Womanism Through The Eyes of Flora Nwapa's, Efuru by Ebele Chizea

Womanism Through The Eyes of Flora Nwapa's, Efuru

by Ebele Chizea
Published on Wed, Jul 29 2009 by Ebele Chizea
Bronx, NY: I remember reading Flora Nwapa's novel, Efuru, at age 11 and being captivated by the beautiful, financially independent female protagonist who suffers many tragic events.
 
Efuru is the story of a young woman in post colonial Eastern Nigeria who wishes to be a wife , mother and a successful business woman. She is able to become a successful trader,  however her personal life remains bumpy. She loses two husbands and her only child. By the end of the book, she visits the lake goddess Uhamiri after making some offerings. It is then that she realizes that Uhamiri gives her followers wealth and beauty but few children.
 
It wasn't so much the tragedy that seemed to surround her that fascinated me, it was her strong spirit and her ability to take responsibility for herself. She was the epitome of the modern woman.

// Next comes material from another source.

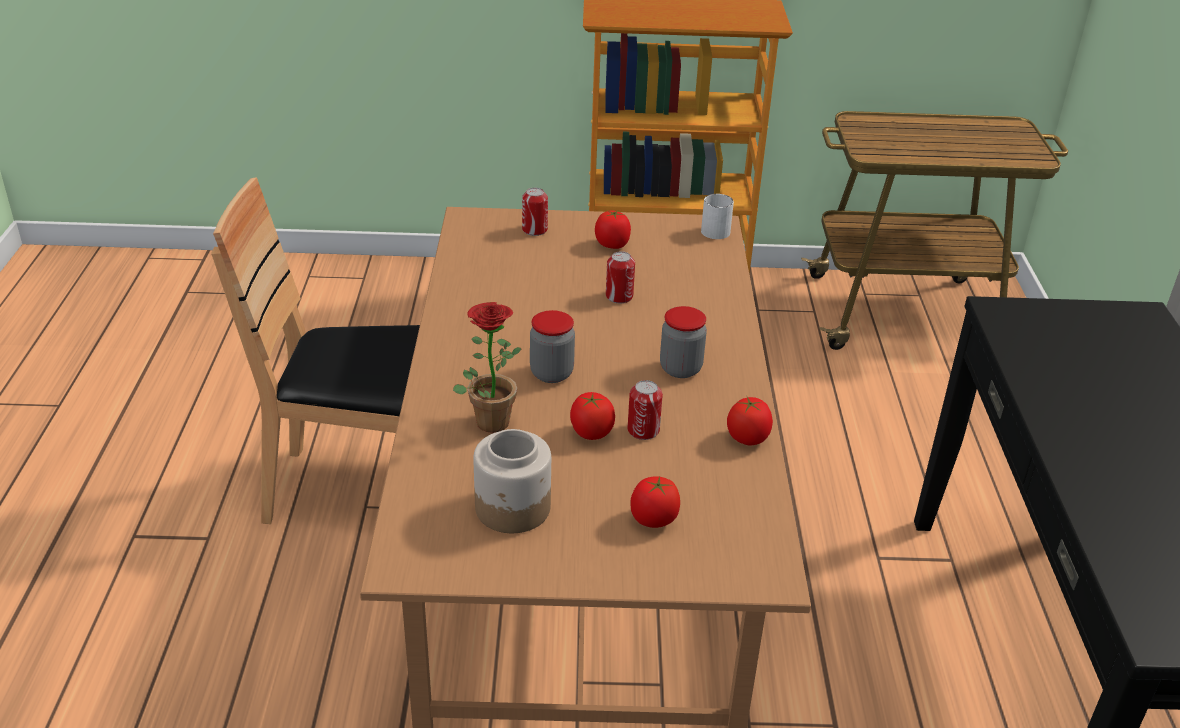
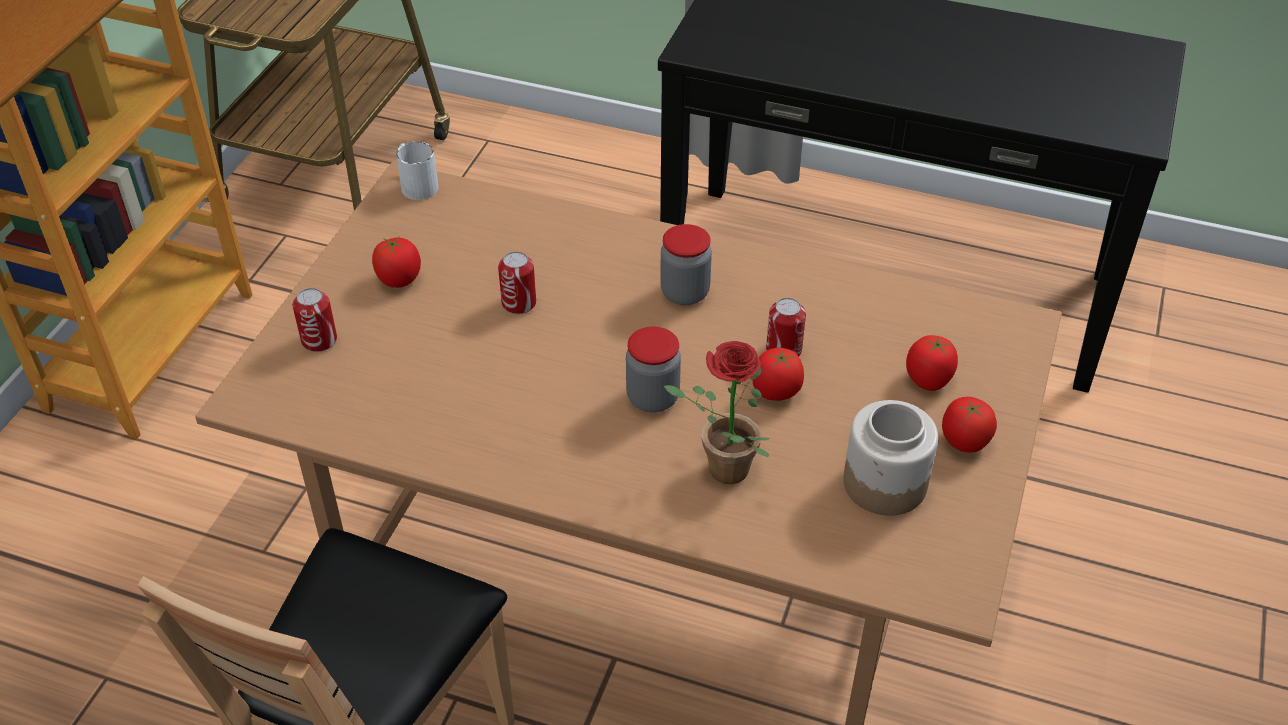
camera: 70 degrees left, 10 degrees up
(747, 438) = (820, 279): tomato -> tomato (964, 441)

Efuru's cultural background, the world surrounded by spirits and other mystical elements was African. Her independence was a reflection of who she was as an African woman.
 
Efuru is like the contemporary woman in the sense that she wants to have it all; money, a husband and children. Though she does all she can to satisfy all three, she learns the hard way that she in particular can’t have it all. Efuru’s story pushes us as women to ask ourselves how much we are willing to be defined by our marital status and child bearing/raising abilities. In the case of a woman who can’t have it all, does that make her a failure or make her life not worth something? I believe that Flora Nwapa poses this question through this character.
 
Flora Nwapa's book which was published in 1966 and was the first novel to come out of Nigeria by a woman allowed people to take a peak into the authentic African woman, what she was, what she has the potential to be and what she is once again becoming. Efuru’s  story inspires me as a woman that no matter the ups and downs in one’s professional and personal life, there is a light at the end of the tunnel.
 
This is a Flora Nwapa quote I stumbled upon: "When I do write about women in Nigeria, in Africa, I try to paint a positive picture about women because there are many women who are very, very positive in their thinking, who are very, very independent, and very, very industrious." (from an interview with Marie Umeh, 1995)
 
Flora Nwapa who referred to herself as a womanist, was a novelist, playwright, poet and the first woman in West Africa to own a publishing house. Efuru was her debut novel. She went on to write other books including Never Again and Wives at War and Other Stories. She died on October 16, 1993 in Enugu, Nigeria.